“啊——”
安德魯站在白天吃飯的那家小餐廳門口,打著一個夸張的哈欠。現在是深夜,餐廳早已關門打烊,窗子里透不出一絲燈光,只有門頭上的招牌在夜風中咯吱咯吱地晃動著,一種詭異的不安感慢慢彌漫。
“艾什莉,你確定會有人來嗎?”
他聲音里滿是困倦和狐疑,眼皮還沒徹底睜開,像個臨時被叫醒的夢游癥患者。
“護符給我的提示很明確。”艾什莉正色道,“它顯示我們會在今天晚上被殺掉。”她頓了頓,補充一句,“我不覺得惡魔會拿這種事開玩笑。”
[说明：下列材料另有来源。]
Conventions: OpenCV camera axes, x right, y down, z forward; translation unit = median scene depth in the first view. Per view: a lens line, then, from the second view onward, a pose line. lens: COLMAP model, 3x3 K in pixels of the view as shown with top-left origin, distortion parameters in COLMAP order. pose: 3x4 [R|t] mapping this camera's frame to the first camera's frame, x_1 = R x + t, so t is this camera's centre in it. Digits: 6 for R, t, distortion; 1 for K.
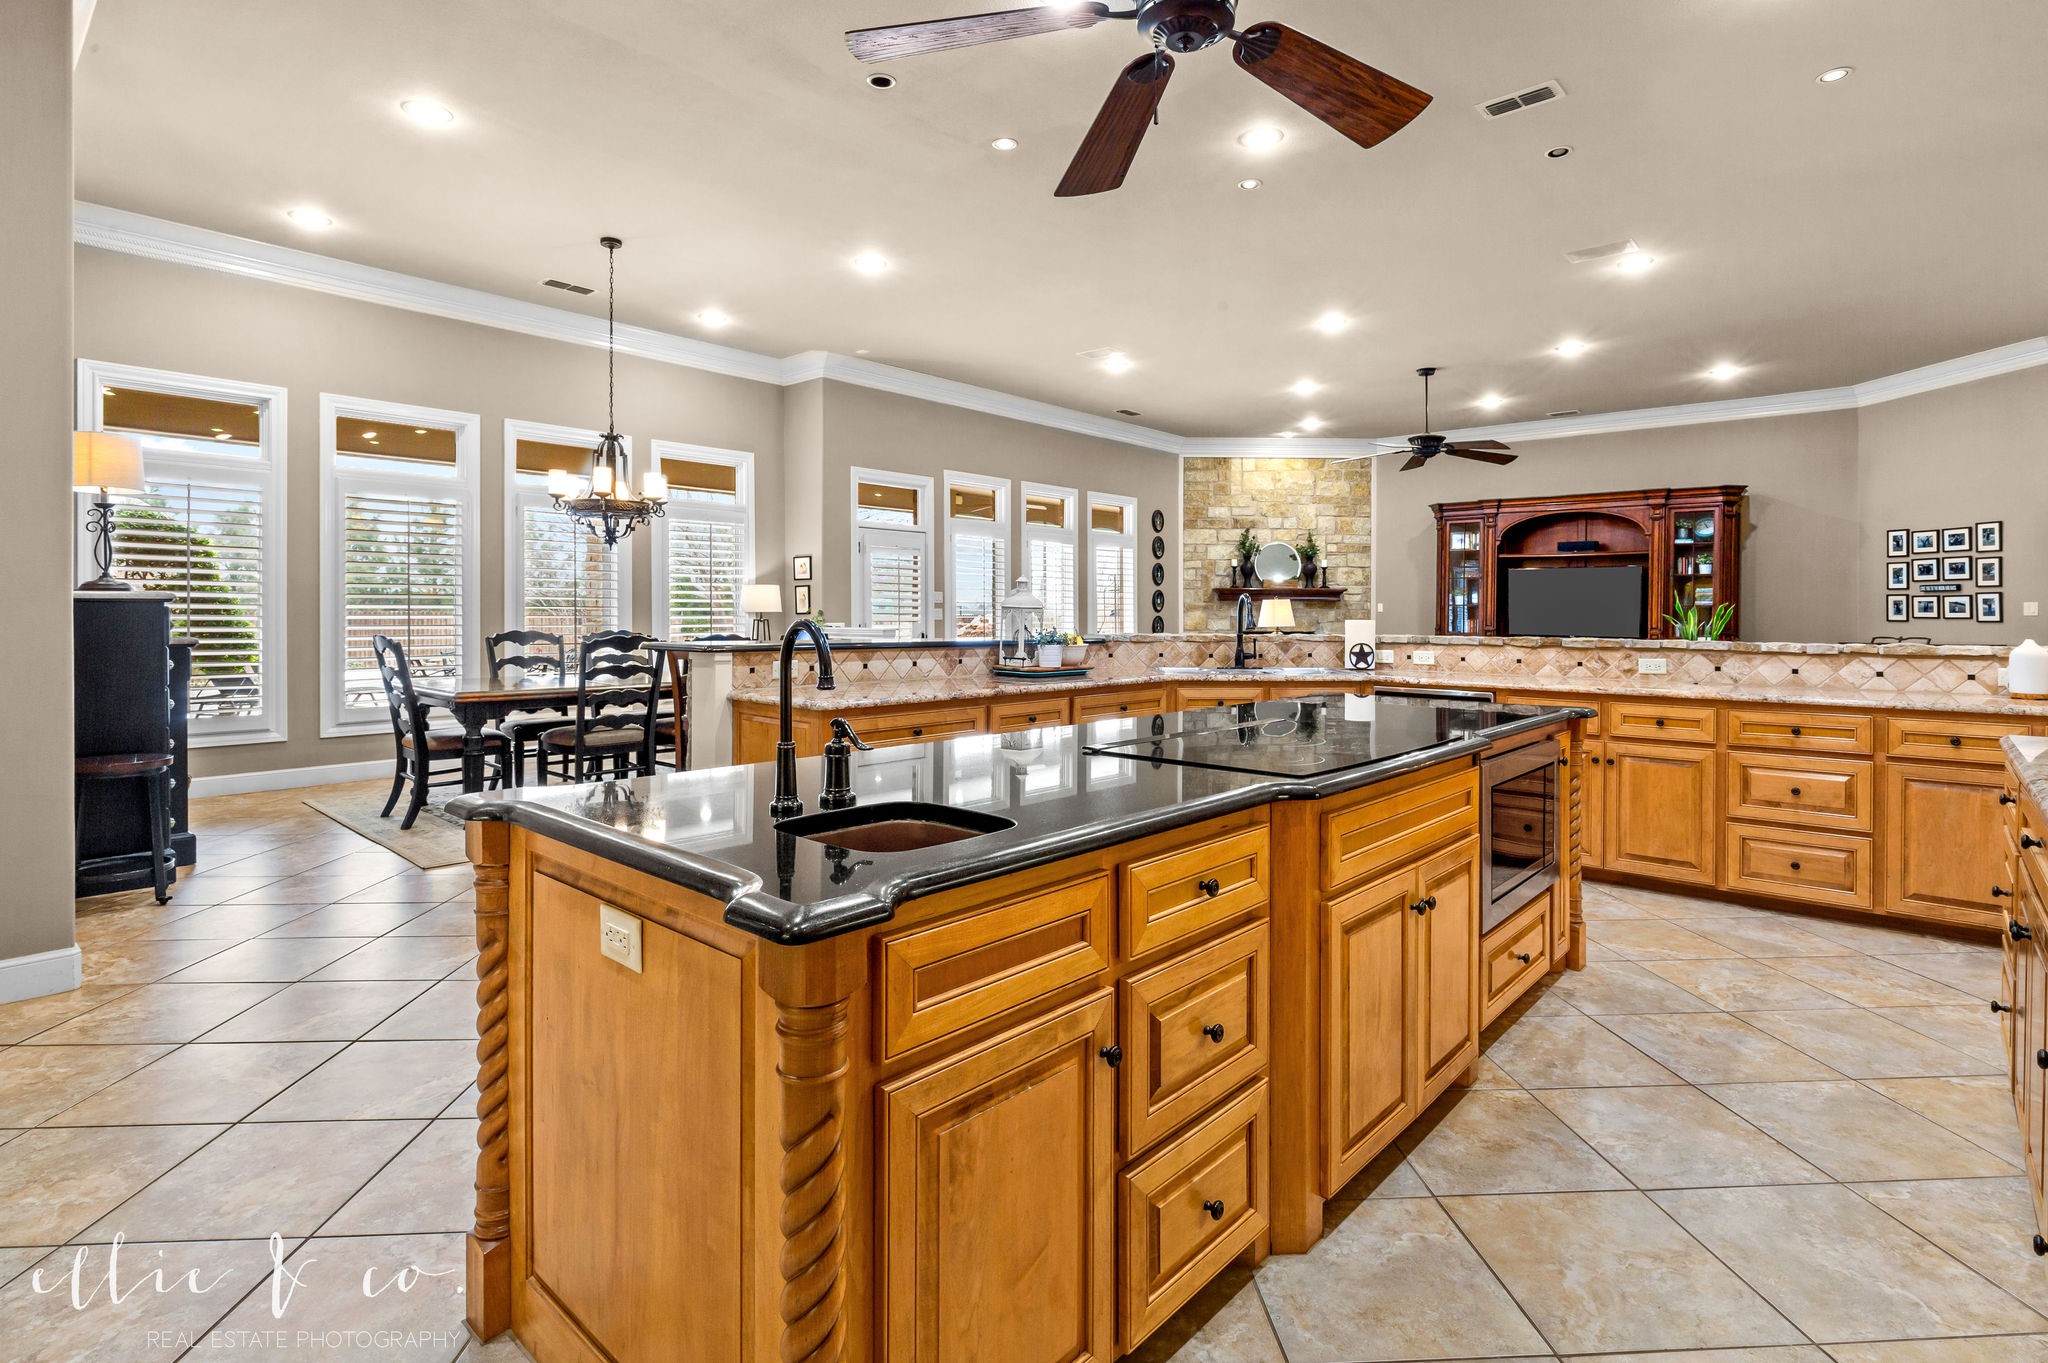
lens RADIAL K [[1024.0, 0, 1063.4], [0, 1024.0, 610.1], [0, 0, 1]] dist [0.036100, 0.000000]
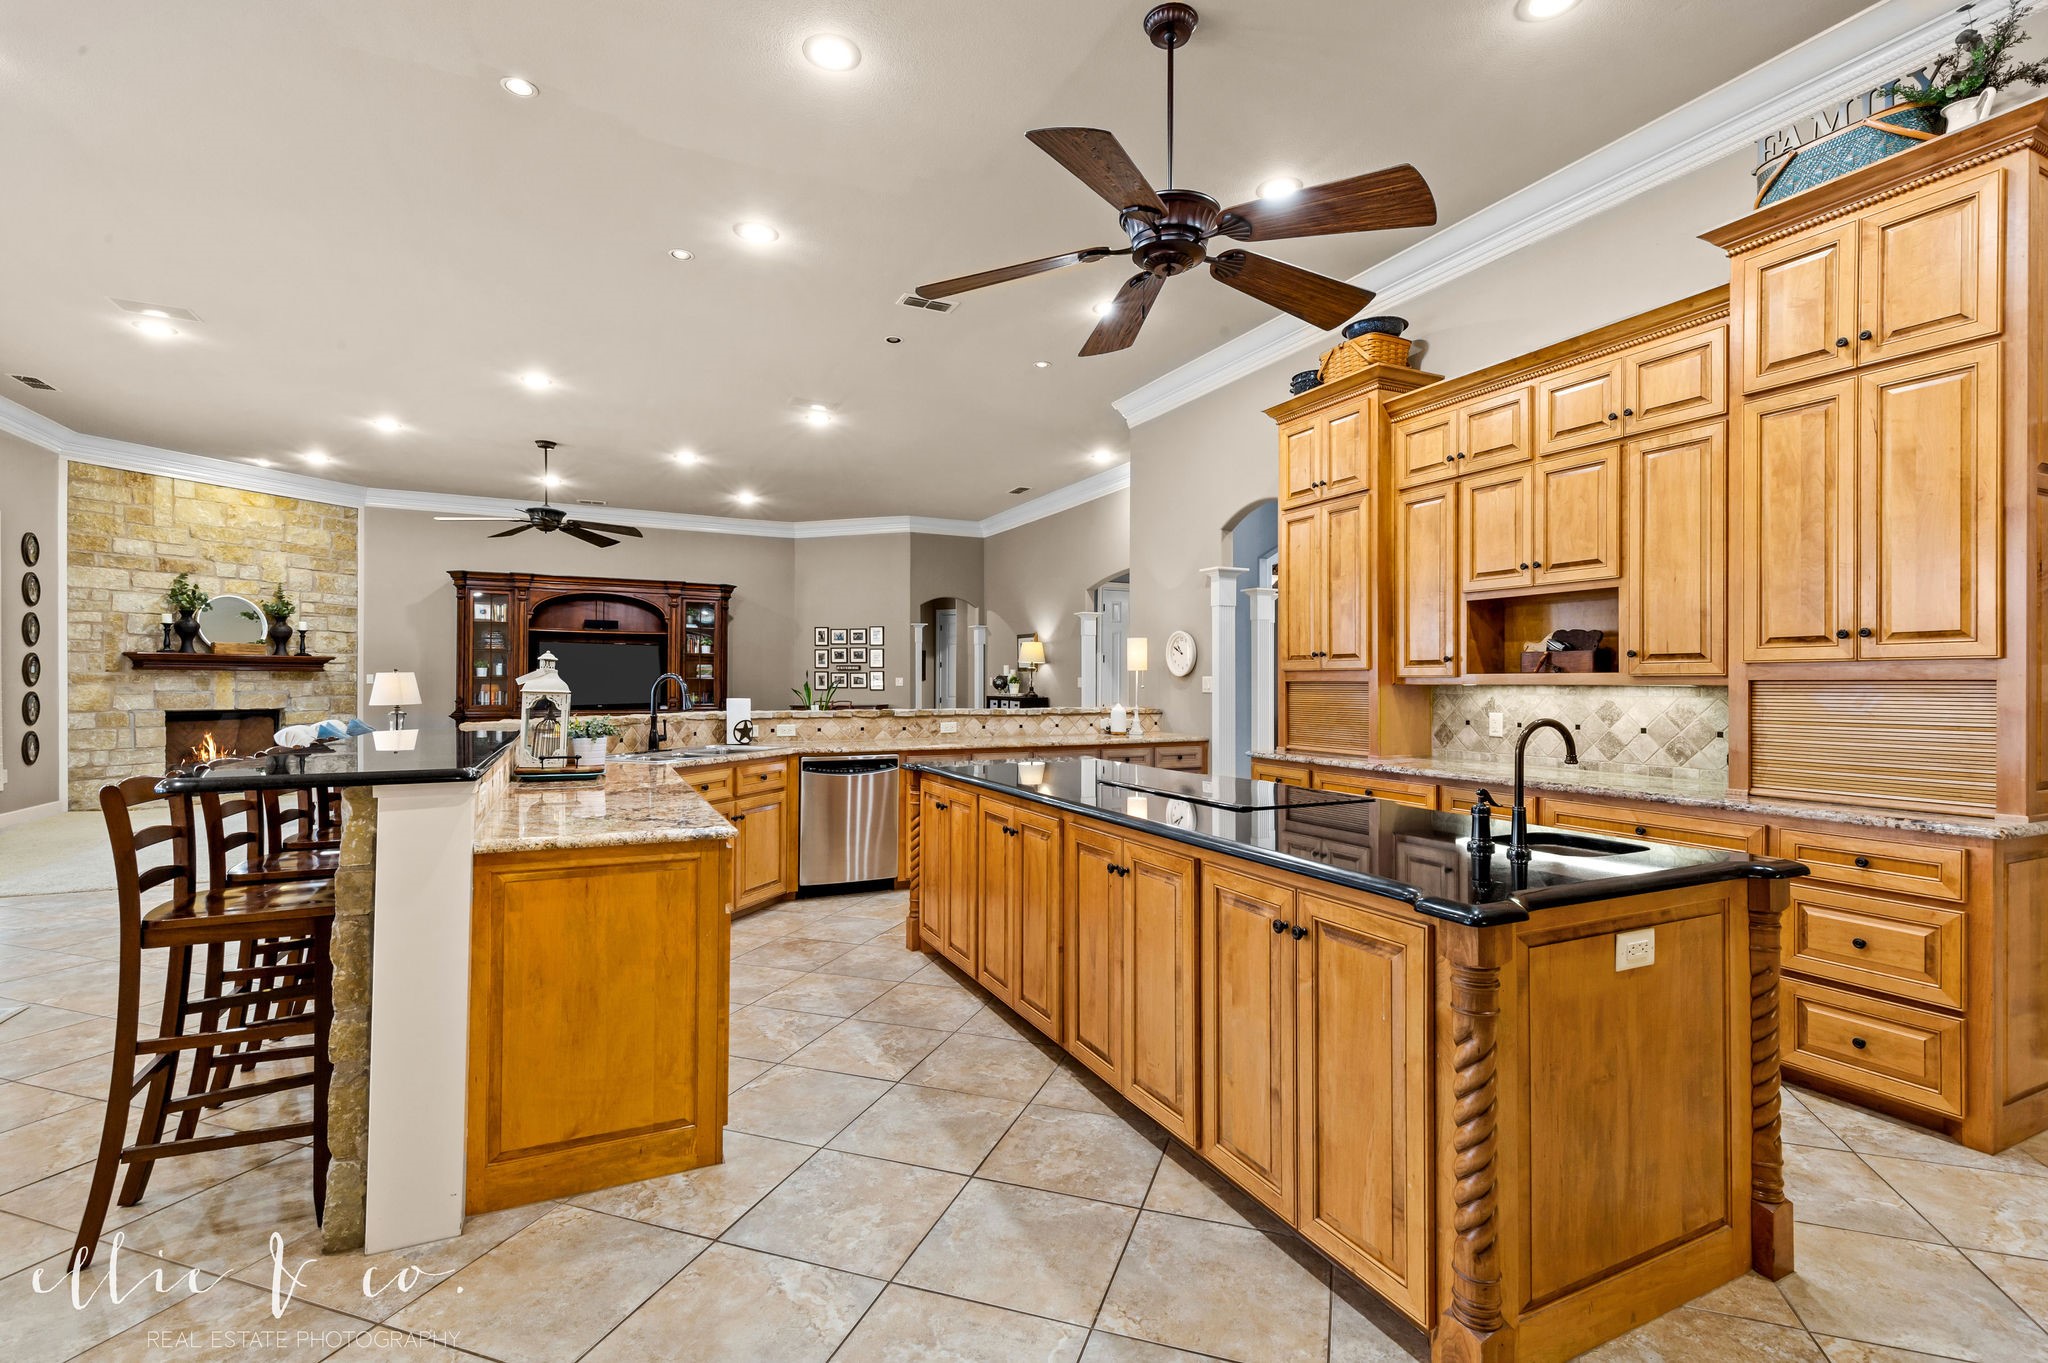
lens RADIAL K [[943.2, 0, 1059.3], [0, 943.2, 680.3], [0, 0, 1]] dist [0.004845, 0.001558]
pose [[0.389605, -0.000571, 0.920982, -0.257168], [-0.003566, 0.999991, 0.002129, -0.006287], [-0.920975, -0.004113, 0.389599, 0.165853]]
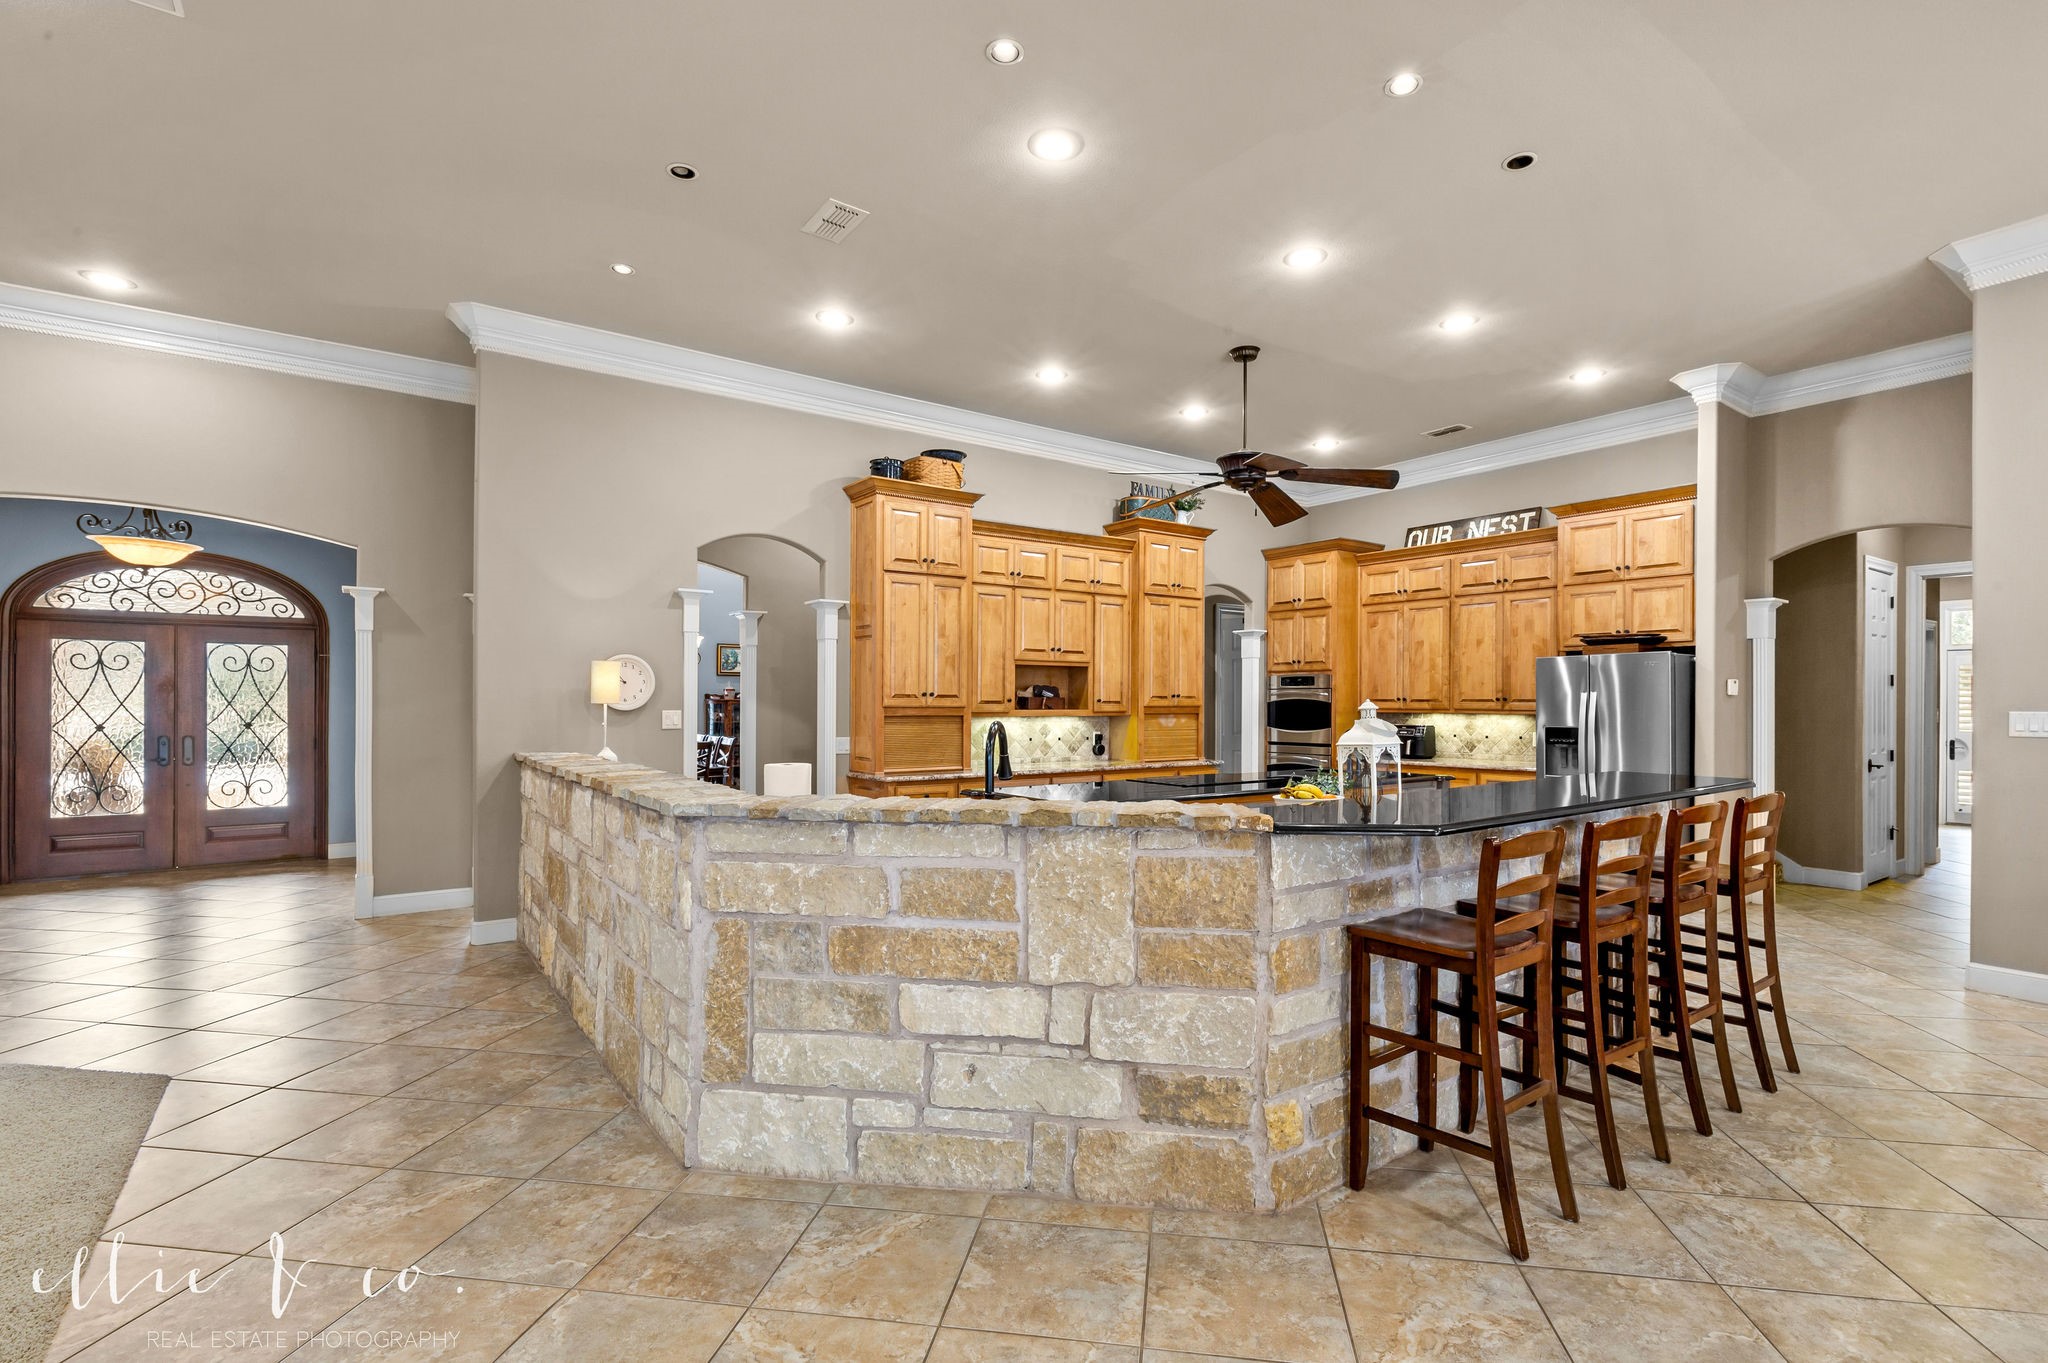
lens RADIAL K [[943.2, 0, 1021.8], [0, 943.2, 700.7], [0, 0, 1]] dist [0.004845, 0.001558]
pose [[-0.965625, -0.004333, 0.259905, 0.013101], [-0.005788, 0.999972, -0.004833, -0.012213], [-0.259876, -0.006171, -0.965622, 0.797172]]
語氣斬釘截鐵,但臉上的神情卻已經從嚴肅過渡到了微妙的委屈。“我到底犯了什么錯啊?至于找殺手?”
安德魯蹙起眉頭,警惕地掃視著四周:黑夜里風吹樹響,巷子深處一片沉默,遠處的路燈像是被風掐住了喉嚨,忽明忽暗。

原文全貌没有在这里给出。